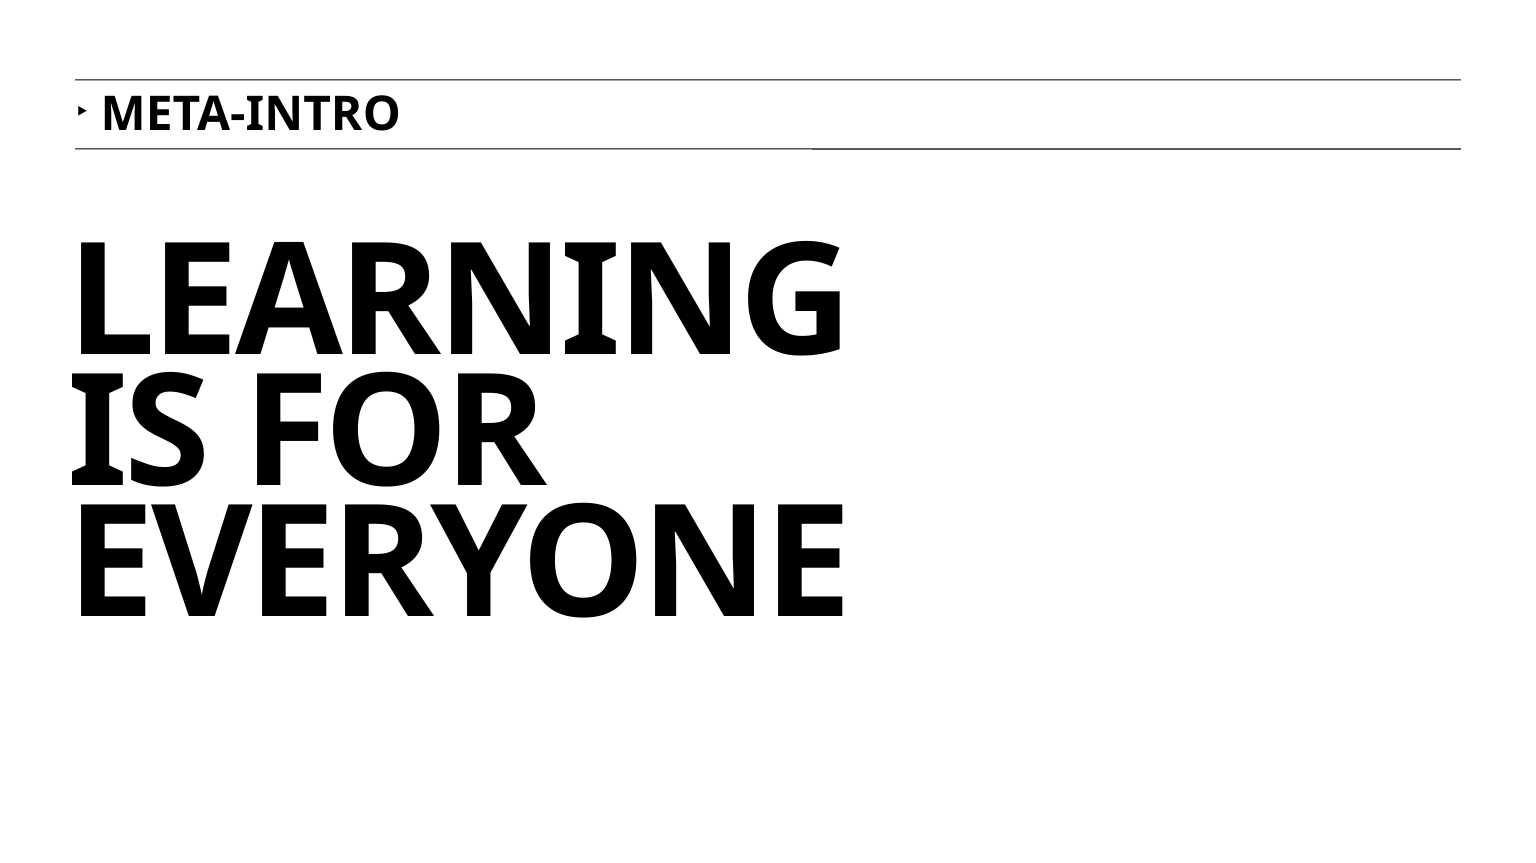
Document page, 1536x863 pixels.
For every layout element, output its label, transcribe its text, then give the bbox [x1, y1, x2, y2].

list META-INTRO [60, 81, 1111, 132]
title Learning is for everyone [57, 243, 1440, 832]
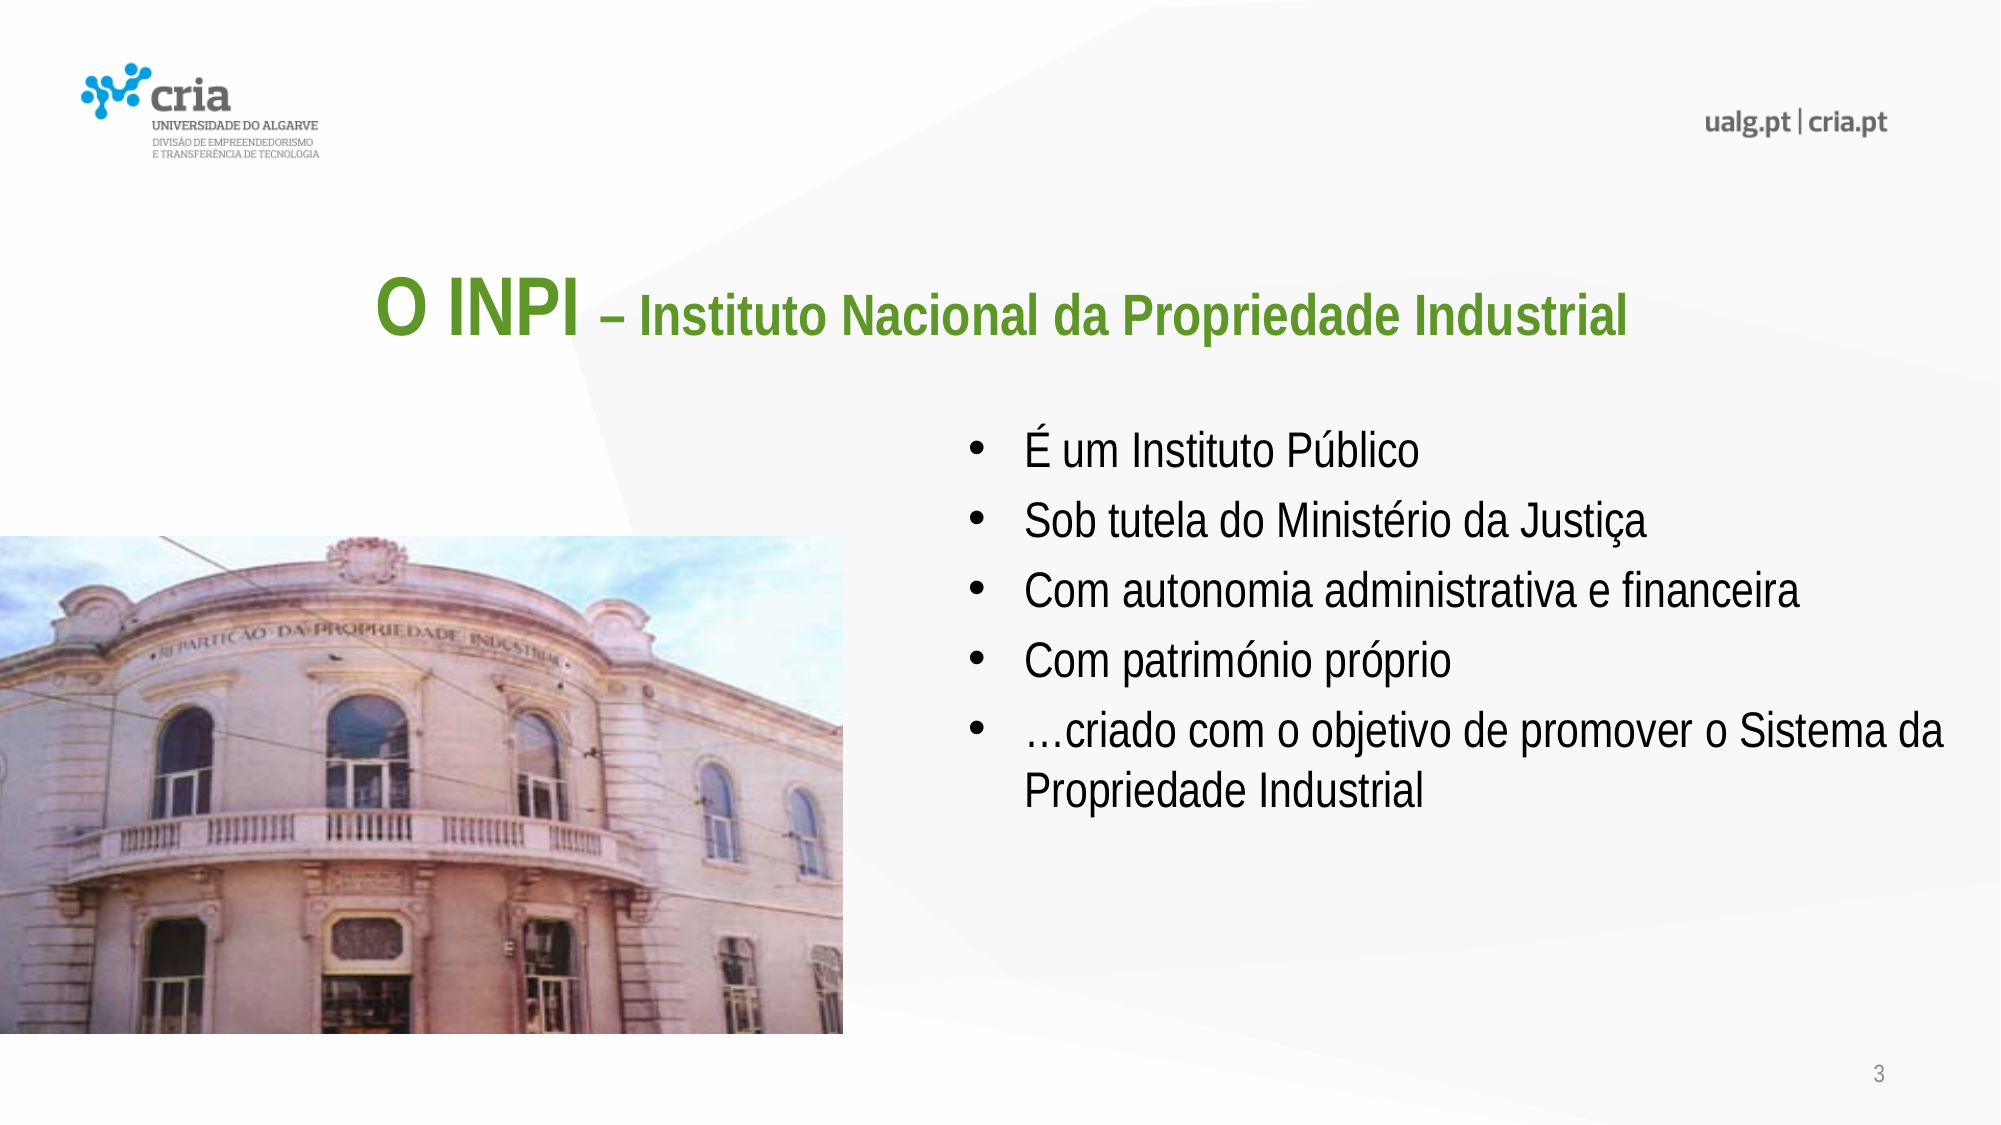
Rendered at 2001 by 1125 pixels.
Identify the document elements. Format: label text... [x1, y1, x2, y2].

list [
* * *
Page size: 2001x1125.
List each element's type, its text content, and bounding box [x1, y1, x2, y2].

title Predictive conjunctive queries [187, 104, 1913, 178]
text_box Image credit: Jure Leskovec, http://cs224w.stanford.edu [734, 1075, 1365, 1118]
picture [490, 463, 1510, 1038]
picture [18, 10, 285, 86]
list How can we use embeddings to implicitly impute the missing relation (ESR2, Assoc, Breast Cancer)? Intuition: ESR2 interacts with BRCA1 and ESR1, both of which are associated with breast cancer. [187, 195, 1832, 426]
---
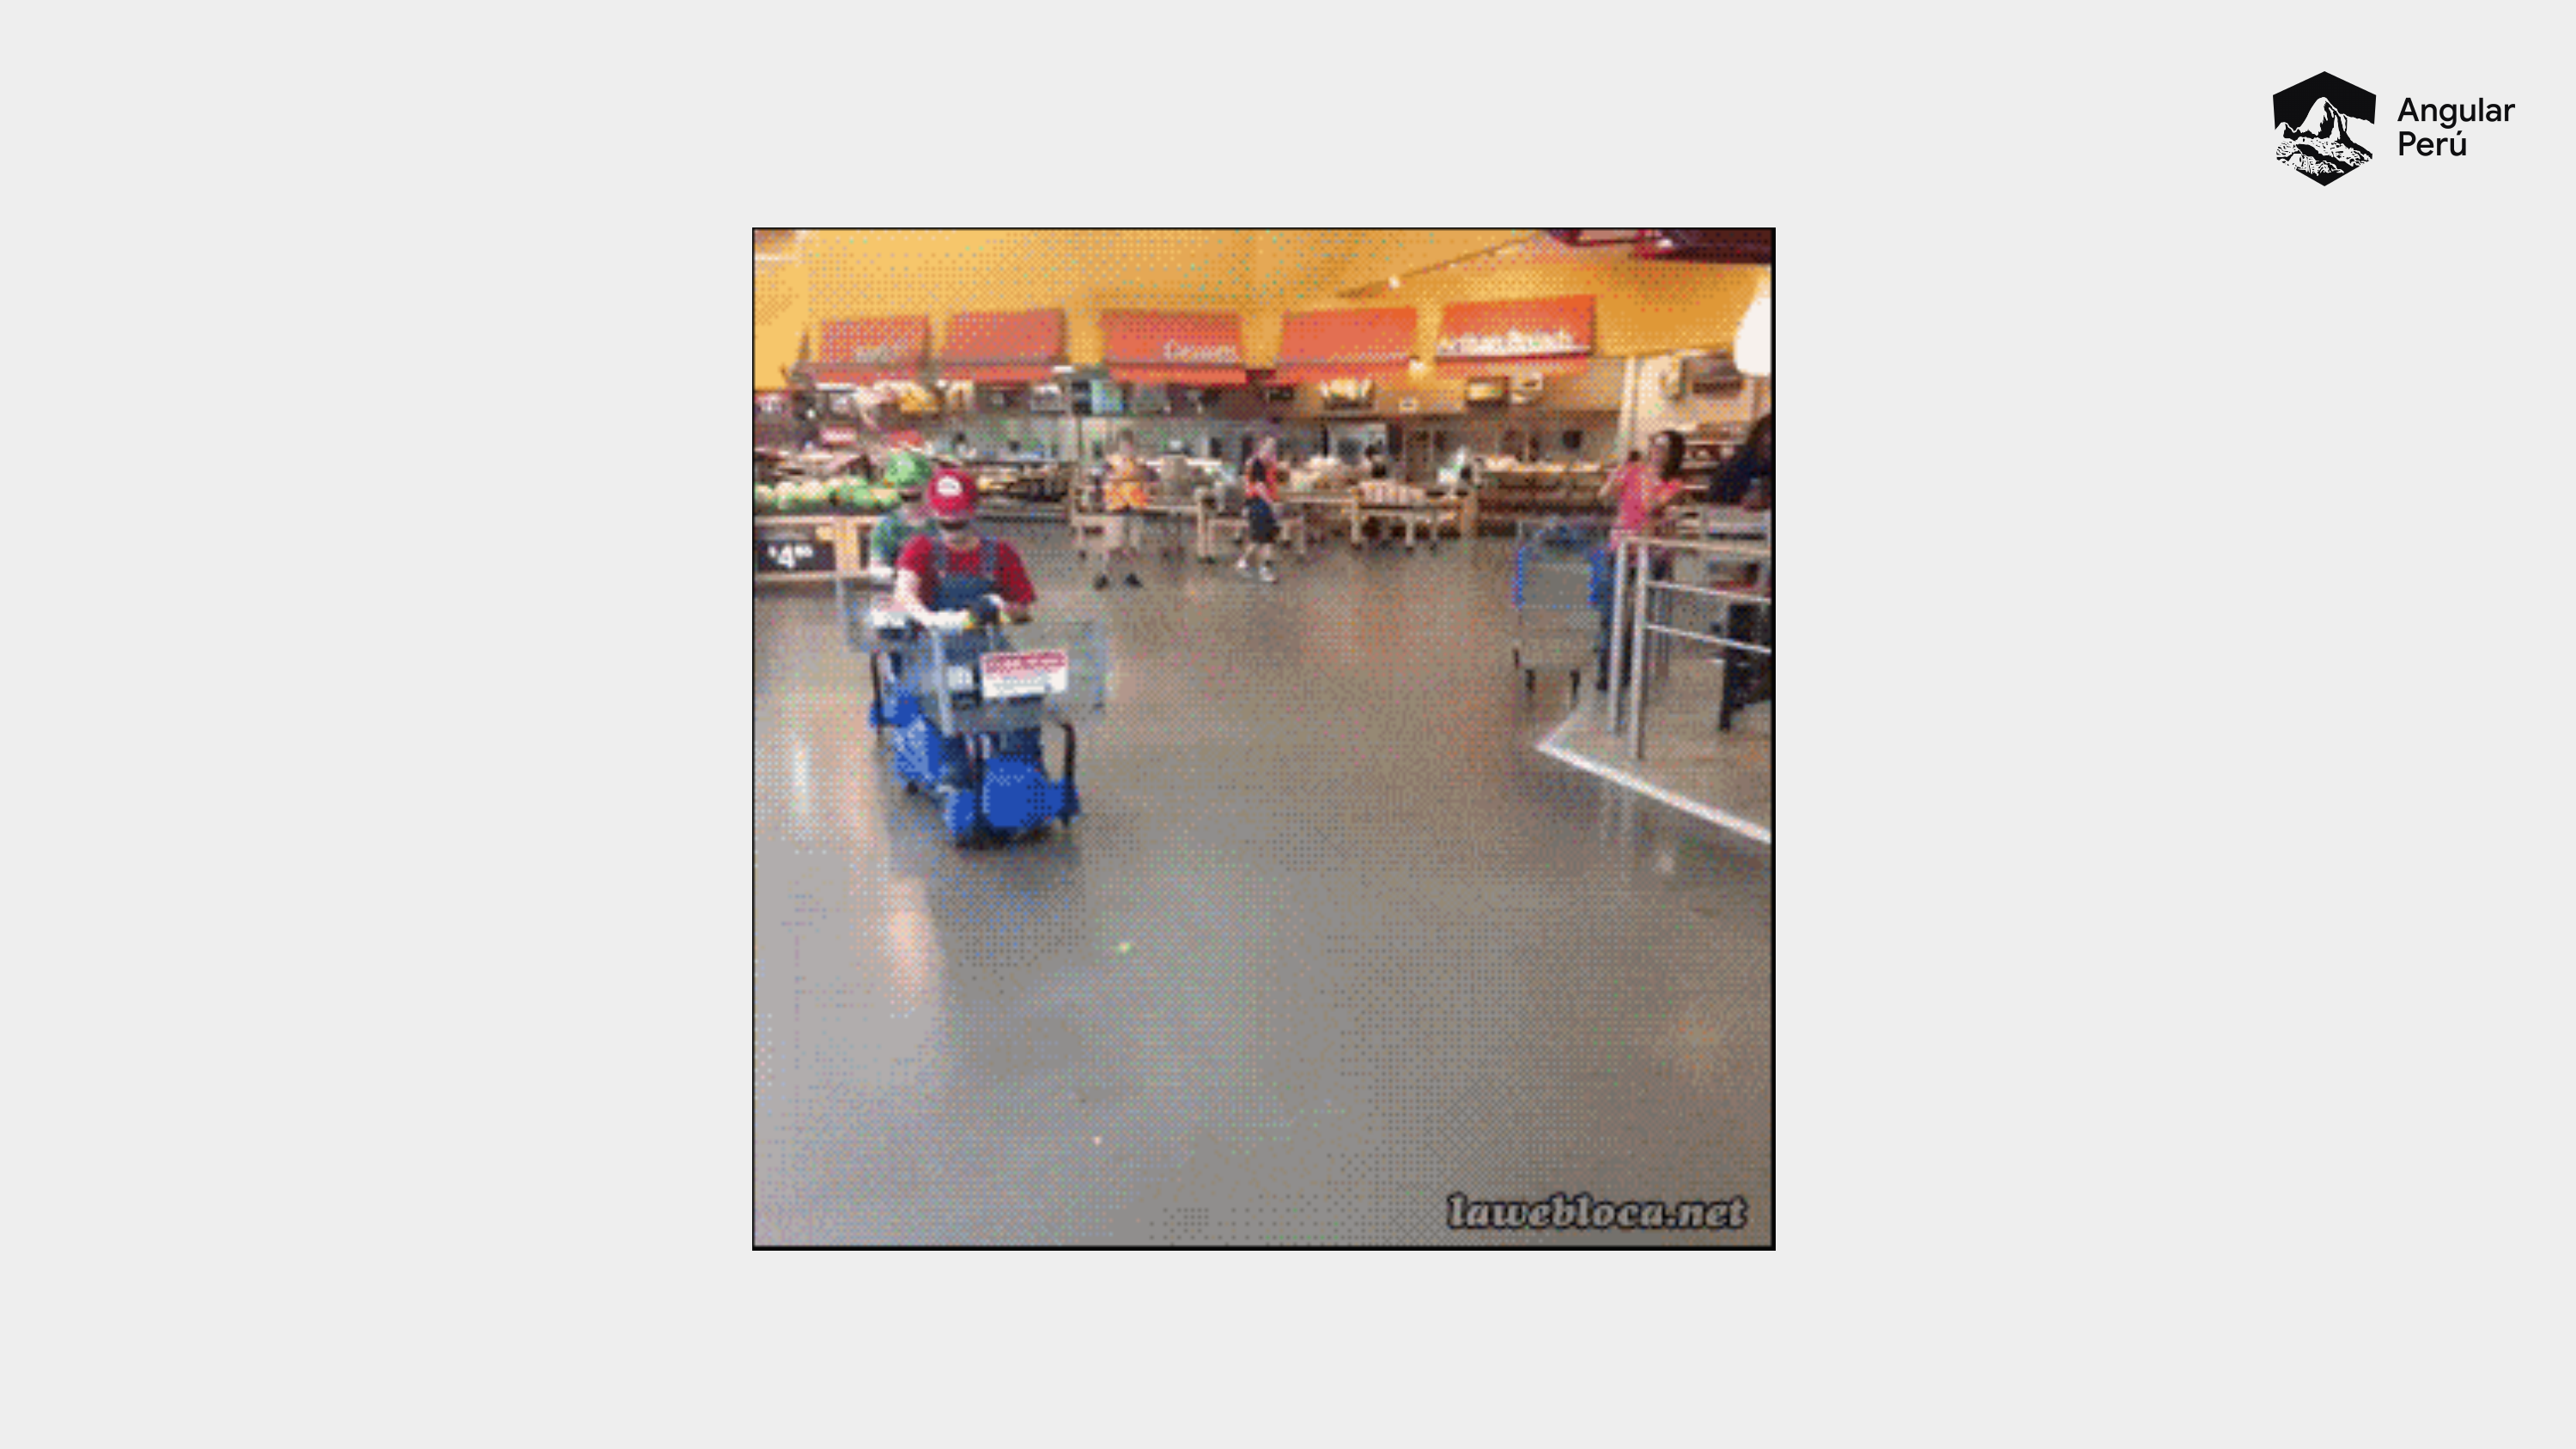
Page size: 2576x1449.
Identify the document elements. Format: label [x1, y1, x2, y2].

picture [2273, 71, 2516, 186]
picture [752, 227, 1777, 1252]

About this task |
Find the word "pixels" in the data and copy out each line where it turns up.

Exercise output |
Document page, 1536x863 pixels.
Rendered at 2001 by 1125 pixels.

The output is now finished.